Top of Information shown

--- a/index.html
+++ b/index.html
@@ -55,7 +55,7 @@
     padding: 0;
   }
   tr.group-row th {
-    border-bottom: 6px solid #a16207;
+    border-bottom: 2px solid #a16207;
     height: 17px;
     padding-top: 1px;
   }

Bottom of Information shown
Top of Information shown

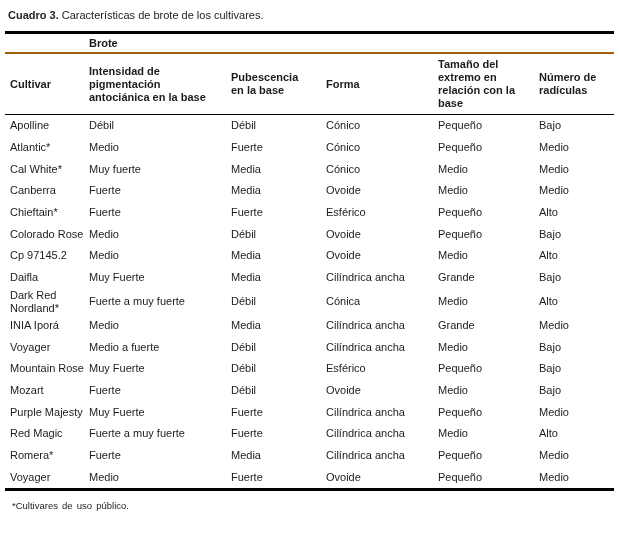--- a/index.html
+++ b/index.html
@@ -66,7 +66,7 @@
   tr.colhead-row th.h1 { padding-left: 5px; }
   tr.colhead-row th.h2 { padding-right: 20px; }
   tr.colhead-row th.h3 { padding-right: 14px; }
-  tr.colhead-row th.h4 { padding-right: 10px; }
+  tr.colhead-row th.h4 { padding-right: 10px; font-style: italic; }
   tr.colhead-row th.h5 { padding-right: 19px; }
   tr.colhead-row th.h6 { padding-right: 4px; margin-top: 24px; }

Bottom of Information shown
Top of Information shown

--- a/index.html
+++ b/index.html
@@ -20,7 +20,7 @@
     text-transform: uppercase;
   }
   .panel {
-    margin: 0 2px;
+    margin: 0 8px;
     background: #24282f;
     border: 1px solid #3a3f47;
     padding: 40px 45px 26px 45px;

Bottom of Information shown

=== Activity ===
Would you please show every line of the material above that includes the string "colhead"?

=== Written answer ===
   tr.colhead-row th.h1 { padding-left: 5px; }
   tr.colhead-row th.h2 { padding-right: 20px; }
   tr.colhead-row th.h3 { padding-right: 14px; }
-  tr.colhead-row th.h4 { padding-right: 10px; }
+  tr.colhead-row th.h4 { padding-right: 10px; font-style: italic; }
   tr.colhead-row th.h5 { padding-right: 19px; }
   tr.colhead-row th.h6 { padding-right: 4px; margin-top: 24px; }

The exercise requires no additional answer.